- _The data_:
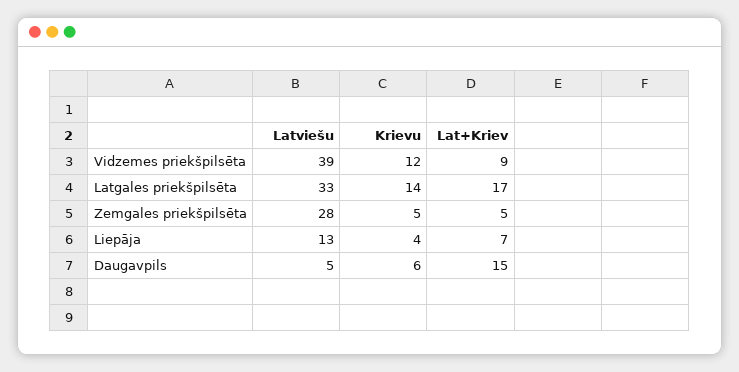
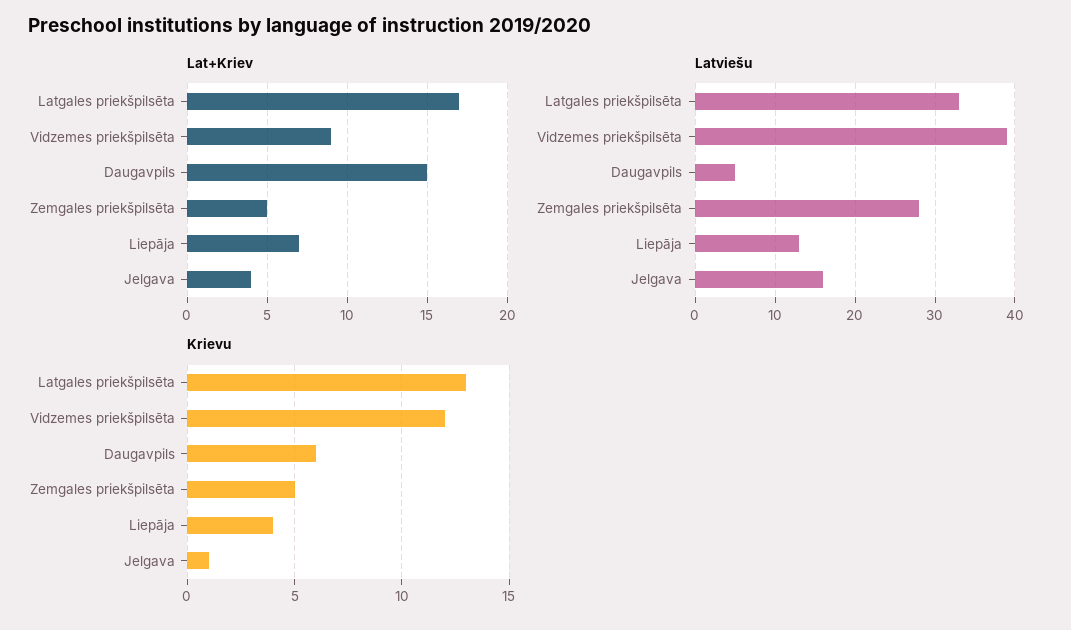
  {
    "Latviešu": {
      "Vidzemes priekšpilsēta": 39,
      "Latgales priekšpilsēta": 33,
      "Zemgales priekšpilsēta": 28,
      "Liepāja": 13,
-     "Daugavpils": 5
+     "Daugavpils": 5,
+     "Jelgava": 16
    },
    "Krievu": {
      "Vidzemes priekšpilsēta": 12,
-     "Latgales priekšpilsēta": 14,
+     "Latgales priekšpilsēta": 13,
      "Zemgales priekšpilsēta": 5,
      "Liepāja": 4,
-     "Daugavpils": 6
+     "Daugavpils": 6,
+     "Jelgava": 1
    },
    "Lat+Kriev": {
      "Vidzemes priekšpilsēta": 9,
      "Latgales priekšpilsēta": 17,
      "Zemgales priekšpilsēta": 5,
      "Liepāja": 7,
-     "Daugavpils": 15
+     "Daugavpils": 15,
+     "Jelgava": 4
    }
  }

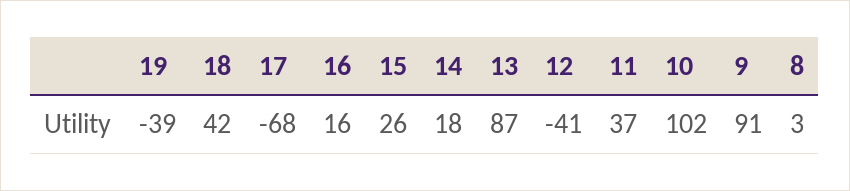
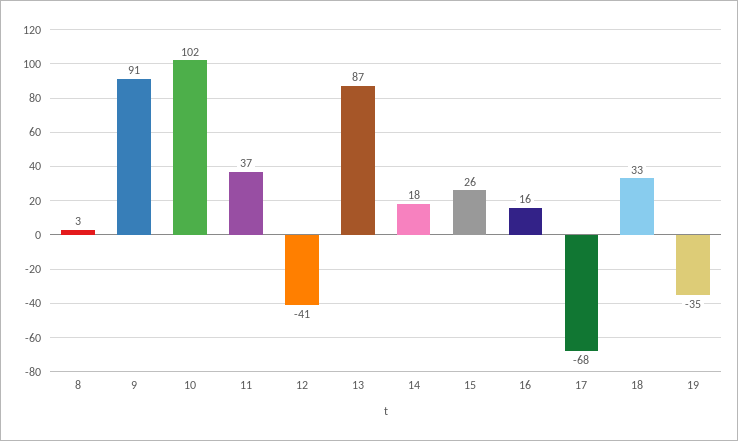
  {
-   "19": -39,
+   "19": -35,
-   "18": 42,
+   "18": 33,
    "17": -68,
    "16": 16,
    "15": 26,
    "14": 18,
    "13": 87,
    "12": -41,
    "11": 37,
    "10": 102,
    "9": 91,
    "8": 3
  }

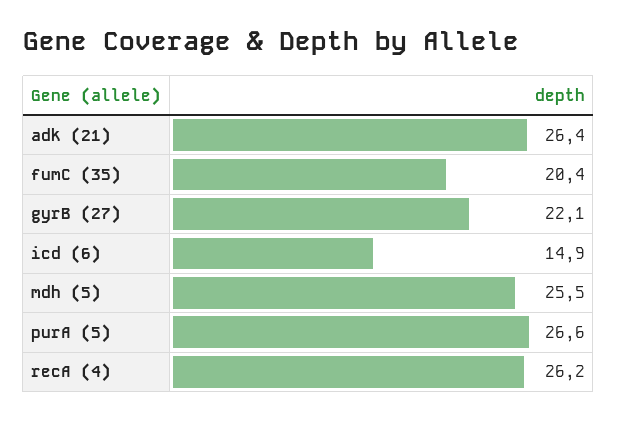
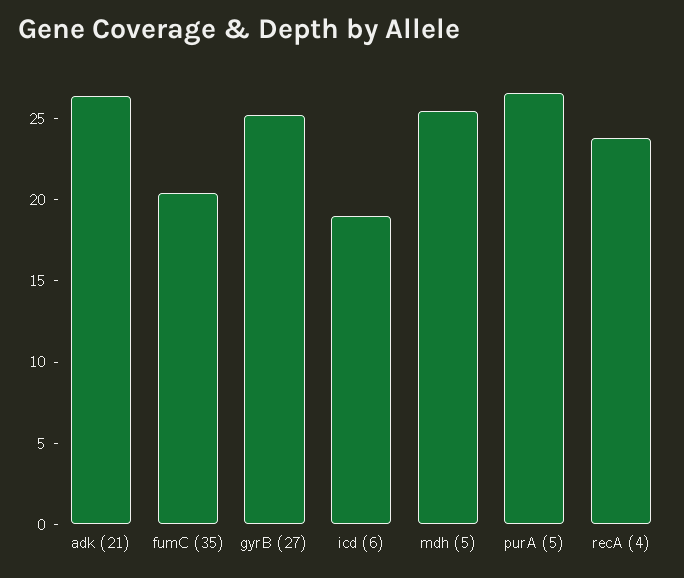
  {
    "adk (21)": 26.4,
    "fumC (35)": 20.4,
-   "gyrB (27)": 22.1,
+   "gyrB (27)": 25,
-   "icd (6)": 14.9,
+   "icd (6)": 19,
    "mdh (5)": 25.5,
    "purA (5)": 26.6,
-   "recA (4)": 26.2
+   "recA (4)": 24
  }

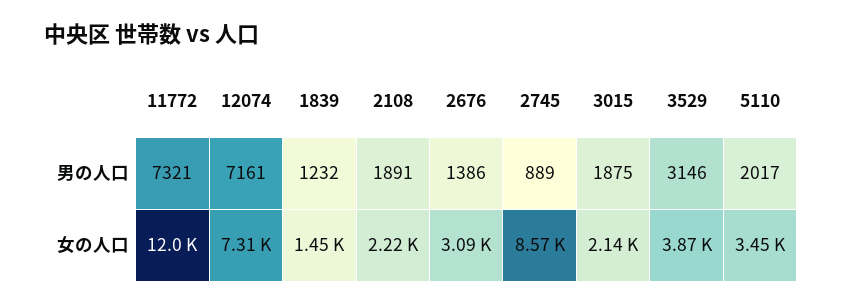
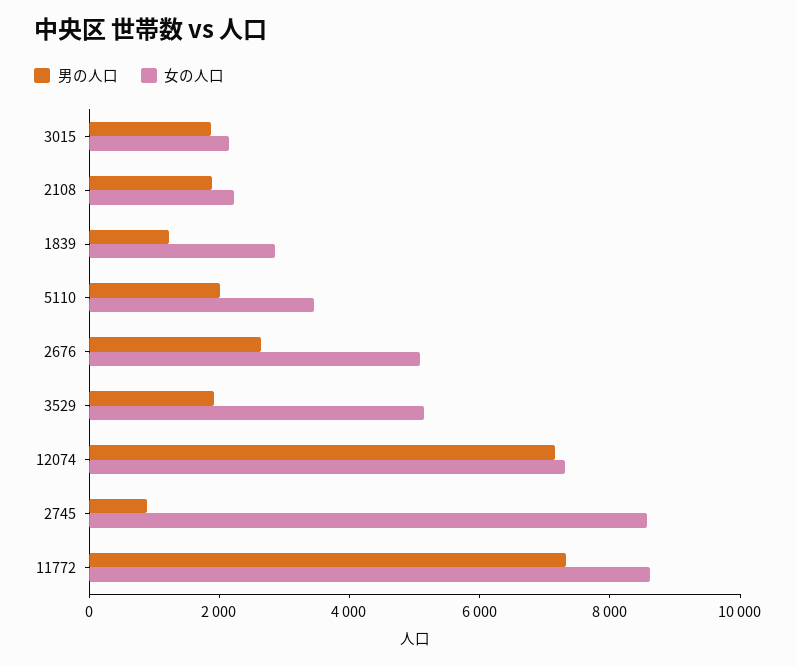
  {
    "男の人口": {
      "11772": 7321,
      "12074": 7161,
      "1839": 1232,
      "2108": 1891,
-     "2676": 1386,
+     "2676": 2500,
      "2745": 889,
      "3015": 1875,
-     "3529": 3146,
+     "3529": 2000,
      "5110": 2017
    },
    "女の人口": {
-     "11772": 12000,
+     "11772": 8500,
      "12074": 7310,
-     "1839": 1450,
+     "1839": 3000,
      "2108": 2220,
-     "2676": 3090,
+     "2676": 5000,
      "2745": 8570,
      "3015": 2140,
-     "3529": 3870,
+     "3529": 5000,
      "5110": 3450
    }
  }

- _Task directions_: Without including any pictures, print all of the material exactly as given.

- _Response to the exercise_:
  {
    "Latviešu": {
      "Vidzemes priekšpilsēta": 39,
      "Latgales priekšpilsēta": 33,
      "Zemgales priekšpilsēta": 28,
      "Liepāja": 13,
-     "Daugavpils": 5
+     "Daugavpils": 5,
+     "Jelgava": 16
    },
    "Krievu": {
      "Vidzemes priekšpilsēta": 12,
-     "Latgales priekšpilsēta": 14,
+     "Latgales priekšpilsēta": 13,
      "Zemgales priekšpilsēta": 5,
      "Liepāja": 4,
-     "Daugavpils": 6
+     "Daugavpils": 6,
+     "Jelgava": 1
    },
    "Lat+Kriev": {
      "Vidzemes priekšpilsēta": 9,
      "Latgales priekšpilsēta": 17,
      "Zemgales priekšpilsēta": 5,
      "Liepāja": 7,
-     "Daugavpils": 15
+     "Daugavpils": 15,
+     "Jelgava": 4
    }
  }

  {
-   "19": -39,
+   "19": -35,
-   "18": 42,
+   "18": 33,
    "17": -68,
    "16": 16,
    "15": 26,
    "14": 18,
    "13": 87,
    "12": -41,
    "11": 37,
    "10": 102,
    "9": 91,
    "8": 3
  }

  {
    "adk (21)": 26.4,
    "fumC (35)": 20.4,
-   "gyrB (27)": 22.1,
+   "gyrB (27)": 25,
-   "icd (6)": 14.9,
+   "icd (6)": 19,
    "mdh (5)": 25.5,
    "purA (5)": 26.6,
-   "recA (4)": 26.2
+   "recA (4)": 24
  }

  {
    "男の人口": {
      "11772": 7321,
      "12074": 7161,
      "1839": 1232,
      "2108": 1891,
-     "2676": 1386,
+     "2676": 2500,
      "2745": 889,
      "3015": 1875,
-     "3529": 3146,
+     "3529": 2000,
      "5110": 2017
    },
    "女の人口": {
-     "11772": 12000,
+     "11772": 8500,
      "12074": 7310,
-     "1839": 1450,
+     "1839": 3000,
      "2108": 2220,
-     "2676": 3090,
+     "2676": 5000,
      "2745": 8570,
      "3015": 2140,
-     "3529": 3870,
+     "3529": 5000,
      "5110": 3450
    }
  }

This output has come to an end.